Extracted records
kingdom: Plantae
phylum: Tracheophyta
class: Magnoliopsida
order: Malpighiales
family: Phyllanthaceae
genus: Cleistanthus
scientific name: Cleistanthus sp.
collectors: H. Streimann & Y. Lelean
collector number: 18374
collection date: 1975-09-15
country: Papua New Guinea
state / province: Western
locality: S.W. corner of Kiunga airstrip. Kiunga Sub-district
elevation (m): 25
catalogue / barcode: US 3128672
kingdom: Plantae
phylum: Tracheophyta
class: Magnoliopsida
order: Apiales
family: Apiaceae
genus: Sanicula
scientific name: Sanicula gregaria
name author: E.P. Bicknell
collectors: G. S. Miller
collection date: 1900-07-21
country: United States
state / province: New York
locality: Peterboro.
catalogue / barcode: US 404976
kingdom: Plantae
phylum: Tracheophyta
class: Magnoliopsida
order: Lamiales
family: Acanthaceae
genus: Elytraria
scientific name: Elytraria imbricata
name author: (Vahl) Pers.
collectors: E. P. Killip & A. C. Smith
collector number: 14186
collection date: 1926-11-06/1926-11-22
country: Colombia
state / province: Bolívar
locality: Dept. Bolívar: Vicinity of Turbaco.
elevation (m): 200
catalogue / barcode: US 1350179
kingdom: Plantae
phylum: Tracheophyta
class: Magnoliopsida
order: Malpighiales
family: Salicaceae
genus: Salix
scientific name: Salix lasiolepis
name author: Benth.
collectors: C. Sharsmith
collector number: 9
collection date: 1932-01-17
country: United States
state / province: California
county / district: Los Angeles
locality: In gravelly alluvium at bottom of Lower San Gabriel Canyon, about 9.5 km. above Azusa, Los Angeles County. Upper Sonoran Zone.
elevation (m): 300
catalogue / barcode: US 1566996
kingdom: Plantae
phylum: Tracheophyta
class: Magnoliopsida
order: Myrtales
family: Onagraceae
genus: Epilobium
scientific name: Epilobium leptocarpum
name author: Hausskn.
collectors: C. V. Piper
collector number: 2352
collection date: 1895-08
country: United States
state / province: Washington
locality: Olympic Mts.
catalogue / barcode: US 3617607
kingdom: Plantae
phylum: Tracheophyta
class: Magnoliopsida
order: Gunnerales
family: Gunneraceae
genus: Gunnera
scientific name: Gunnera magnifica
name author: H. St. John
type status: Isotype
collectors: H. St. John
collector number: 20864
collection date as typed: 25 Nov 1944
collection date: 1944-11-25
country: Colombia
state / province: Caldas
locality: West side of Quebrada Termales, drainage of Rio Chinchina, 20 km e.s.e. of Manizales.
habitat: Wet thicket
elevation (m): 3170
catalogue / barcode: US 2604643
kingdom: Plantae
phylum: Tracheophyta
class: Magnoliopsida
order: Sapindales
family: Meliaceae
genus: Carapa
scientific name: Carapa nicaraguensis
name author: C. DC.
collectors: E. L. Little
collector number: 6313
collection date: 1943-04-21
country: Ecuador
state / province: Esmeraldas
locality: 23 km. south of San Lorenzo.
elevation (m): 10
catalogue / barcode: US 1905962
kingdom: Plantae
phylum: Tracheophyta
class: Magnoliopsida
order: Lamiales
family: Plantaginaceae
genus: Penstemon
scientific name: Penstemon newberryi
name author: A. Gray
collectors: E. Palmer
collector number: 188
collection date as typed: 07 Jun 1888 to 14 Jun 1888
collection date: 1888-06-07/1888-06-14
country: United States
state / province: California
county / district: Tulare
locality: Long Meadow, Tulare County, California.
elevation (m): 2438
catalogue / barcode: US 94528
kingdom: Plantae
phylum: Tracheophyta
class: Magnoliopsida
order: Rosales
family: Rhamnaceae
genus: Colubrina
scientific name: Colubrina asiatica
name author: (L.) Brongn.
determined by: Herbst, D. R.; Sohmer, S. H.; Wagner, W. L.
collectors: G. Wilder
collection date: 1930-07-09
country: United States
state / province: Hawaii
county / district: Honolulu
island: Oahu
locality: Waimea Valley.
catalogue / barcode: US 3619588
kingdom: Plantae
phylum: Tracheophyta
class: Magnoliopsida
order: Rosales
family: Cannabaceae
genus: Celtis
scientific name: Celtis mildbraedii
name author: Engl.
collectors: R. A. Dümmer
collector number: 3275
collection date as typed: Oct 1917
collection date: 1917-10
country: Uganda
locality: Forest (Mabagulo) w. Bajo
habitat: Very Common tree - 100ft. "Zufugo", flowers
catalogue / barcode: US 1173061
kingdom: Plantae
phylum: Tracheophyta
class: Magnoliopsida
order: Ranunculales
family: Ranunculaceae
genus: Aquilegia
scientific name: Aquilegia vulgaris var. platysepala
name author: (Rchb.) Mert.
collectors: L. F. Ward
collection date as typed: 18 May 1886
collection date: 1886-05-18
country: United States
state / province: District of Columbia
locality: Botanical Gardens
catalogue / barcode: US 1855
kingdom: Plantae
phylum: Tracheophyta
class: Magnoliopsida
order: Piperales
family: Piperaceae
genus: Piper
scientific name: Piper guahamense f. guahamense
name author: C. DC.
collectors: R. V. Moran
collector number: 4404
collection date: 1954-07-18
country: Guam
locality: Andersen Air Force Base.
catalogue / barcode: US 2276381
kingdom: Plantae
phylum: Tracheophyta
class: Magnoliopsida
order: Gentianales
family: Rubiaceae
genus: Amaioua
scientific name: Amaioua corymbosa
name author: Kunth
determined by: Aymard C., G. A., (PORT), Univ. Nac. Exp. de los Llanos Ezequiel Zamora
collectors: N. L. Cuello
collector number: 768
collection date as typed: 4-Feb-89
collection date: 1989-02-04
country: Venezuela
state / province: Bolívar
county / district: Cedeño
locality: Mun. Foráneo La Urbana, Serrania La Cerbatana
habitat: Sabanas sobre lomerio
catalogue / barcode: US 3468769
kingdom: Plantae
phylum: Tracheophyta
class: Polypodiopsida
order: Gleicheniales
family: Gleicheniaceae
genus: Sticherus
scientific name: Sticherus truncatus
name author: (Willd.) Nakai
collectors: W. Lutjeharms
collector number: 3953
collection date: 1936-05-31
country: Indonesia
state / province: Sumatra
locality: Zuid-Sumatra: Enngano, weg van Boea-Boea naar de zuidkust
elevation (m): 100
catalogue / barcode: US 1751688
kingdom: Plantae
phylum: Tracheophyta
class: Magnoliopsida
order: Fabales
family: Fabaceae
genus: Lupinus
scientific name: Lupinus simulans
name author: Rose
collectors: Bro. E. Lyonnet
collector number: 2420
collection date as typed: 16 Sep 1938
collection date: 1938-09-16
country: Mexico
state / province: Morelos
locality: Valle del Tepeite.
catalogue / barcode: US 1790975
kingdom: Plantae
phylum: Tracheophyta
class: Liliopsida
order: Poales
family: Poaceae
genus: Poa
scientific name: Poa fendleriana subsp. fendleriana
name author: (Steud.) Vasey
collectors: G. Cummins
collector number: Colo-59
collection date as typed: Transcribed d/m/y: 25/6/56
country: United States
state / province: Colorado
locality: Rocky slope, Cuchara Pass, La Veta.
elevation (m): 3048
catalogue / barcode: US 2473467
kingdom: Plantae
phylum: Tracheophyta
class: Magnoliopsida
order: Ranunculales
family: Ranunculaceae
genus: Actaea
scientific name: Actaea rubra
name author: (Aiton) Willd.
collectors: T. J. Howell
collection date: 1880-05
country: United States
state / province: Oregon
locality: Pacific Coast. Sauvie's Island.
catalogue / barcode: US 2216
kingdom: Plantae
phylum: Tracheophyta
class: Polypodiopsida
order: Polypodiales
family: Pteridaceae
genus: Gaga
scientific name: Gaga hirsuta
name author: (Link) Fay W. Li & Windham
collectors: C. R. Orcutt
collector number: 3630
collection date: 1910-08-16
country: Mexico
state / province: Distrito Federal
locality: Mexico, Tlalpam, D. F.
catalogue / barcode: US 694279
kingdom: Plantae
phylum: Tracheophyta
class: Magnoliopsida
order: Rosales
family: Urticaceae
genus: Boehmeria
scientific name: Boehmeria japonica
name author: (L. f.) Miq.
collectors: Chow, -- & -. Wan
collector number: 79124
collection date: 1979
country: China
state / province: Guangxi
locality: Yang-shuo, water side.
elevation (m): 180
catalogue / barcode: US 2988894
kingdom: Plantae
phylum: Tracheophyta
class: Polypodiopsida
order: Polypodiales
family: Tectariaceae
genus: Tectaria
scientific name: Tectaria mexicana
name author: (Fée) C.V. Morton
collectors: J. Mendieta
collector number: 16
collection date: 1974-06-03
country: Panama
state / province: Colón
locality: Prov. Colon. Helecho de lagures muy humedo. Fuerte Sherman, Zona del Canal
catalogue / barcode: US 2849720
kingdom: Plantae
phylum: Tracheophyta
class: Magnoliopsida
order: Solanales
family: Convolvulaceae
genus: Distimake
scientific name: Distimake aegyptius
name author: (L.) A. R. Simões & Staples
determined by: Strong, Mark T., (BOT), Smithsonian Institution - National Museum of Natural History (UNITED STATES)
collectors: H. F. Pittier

> [Work to do]
Reproduce word for word the rows from the line containing "collection date: 1926-11-06/1926-11-22" up to and including the line containing "county / district: Los Angeles".

> [Answer for this exercise]
collection date: 1926-11-06/1926-11-22
country: Colombia
state / province: Bolívar
locality: Dept. Bolívar: Vicinity of Turbaco.
elevation (m): 200
catalogue / barcode: US 1350179
kingdom: Plantae
phylum: Tracheophyta
class: Magnoliopsida
order: Malpighiales
family: Salicaceae
genus: Salix
scientific name: Salix lasiolepis
name author: Benth.
collectors: C. Sharsmith
collector number: 9
collection date: 1932-01-17
country: United States
state / province: California
county / district: Los Angeles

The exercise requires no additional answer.